Department of Food Science & Engineering, Ewha Womans University, 11-1 Daehyun-dong, Seodaemun-gu, Seoul 120-750, Korea.
Microb Cell Fact. 2014 Apr 28;13:61. doi: 10.1186/1475-2859-13-61.
Thermus thermophilus, an extremely thermophilic bacterium, has been widely recognized as a model organism for studying how microbes can survive and adapt under high temperature environment. However, the thermotolerant mechanisms and cellular metabolism still remains mostly unravelled. Thus, it is highly required to consider systems biological approaches where T. thermophilus metabolic network model can be employed together with high throughput experimental data for elucidating its physiological characteristics under such harsh conditions.

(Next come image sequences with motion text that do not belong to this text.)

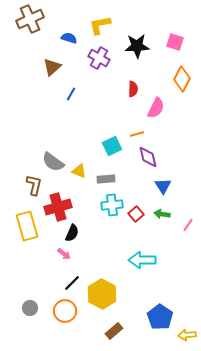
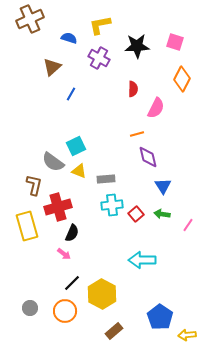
cyan square: moved 36 px left
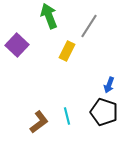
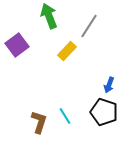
purple square: rotated 10 degrees clockwise
yellow rectangle: rotated 18 degrees clockwise
cyan line: moved 2 px left; rotated 18 degrees counterclockwise
brown L-shape: rotated 35 degrees counterclockwise
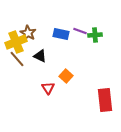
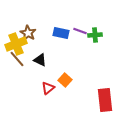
blue rectangle: moved 1 px up
yellow cross: moved 2 px down
black triangle: moved 4 px down
orange square: moved 1 px left, 4 px down
red triangle: rotated 24 degrees clockwise
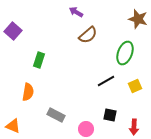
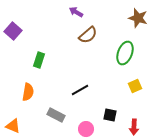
brown star: moved 1 px up
black line: moved 26 px left, 9 px down
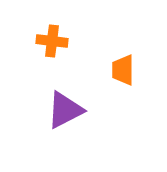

We reconstructed a genome-scale metabolic model of T. thermophilus, iTT548, the first ever large-scale network of a thermophilic bacterium, accounting for 548 unique genes, 796 reactions and 635 unique metabolites. Our initial comparative analysis of the model with Escherichia coli has revealed several distinctive metabolic reactions, mainly in amino acid metabolism and carotenoid biosynthesis, producing relevant compounds to retain the cellular membrane for withstanding high temperature. Constraints-based flux analysis was, then, applied to simulate the metabolic state in glucose minimal and amino acid rich media. Remarkably, resulting growth predictions were highly consistent with the experimental observations. The subsequent comparative flux analysis under different environmental conditions highlighted that the cells consumed branched chain amino acids preferably and utilized them directly in the relevant anabolic pathways for the fatty acid synthesis. Finally, gene essentiality study was also conducted via single gene deletion analysis, to identify the conditional essential genes in glucose minimal and complex media.
The reconstructed genome-scale metabolic model elucidates the phenotypes of T. thermophilus, thus allowing us to gain valuable insights into its cellular metabolism through in silico simulations. The information obtained from such analysis would not only shed light on the understanding of physiology of thermophiles but also helps us to devise metabolic engineering strategies to develop T. thermophilus as a thermostable microbial cell factory.
嗜热栖热菌是一种极端嗜热的细菌,已被广泛认为是研究微生物如何在高温环境中生存和适应的模式生物。然而,其耐热机制和细胞代谢仍大多未被揭示。因此,非常需要考虑系统生物学方法,其中可以使用嗜热栖热菌代谢网络模型并结合高通量实验数据来阐明其在这种苛刻条件下的生理特征。
我们构建了嗜热栖热菌 iTT548 的基因组规模代谢模型,这是第一个大规模的嗜热菌网络,包含 548 个独特基因、796 个反应和 635 个独特代谢物。我们对该模型与大肠杆菌的初步比较分析揭示了几种独特的代谢反应,主要在氨基酸代谢和类胡萝卜素生物合成中,产生相关化合物以保持细胞膜耐受高温。然后,基于约束的通量分析被应用于模拟葡萄糖最小和氨基酸丰富培养基中的代谢状态。值得注意的是,由此产生的生长预测与实验观察高度一致。随后在不同环境条件下的比较通量分析强调,细胞优先消耗支链氨基酸,并直接将其用于脂肪酸合成的相关合成途径中。最后,还通过单基因缺失分析进行了基因必需性研究,以鉴定葡萄糖最小和复杂培养基中的条件必需基因。
重建的基因组规模代谢模型阐明了嗜热栖热菌的表型,从而使我们能够通过计算机模拟深入了解其细胞代谢。从这种分析中获得的信息不仅有助于理解嗜热菌的生理学,还有助于我们设计代谢工程策略,将嗜热栖热菌开发为耐热微生物细胞工厂。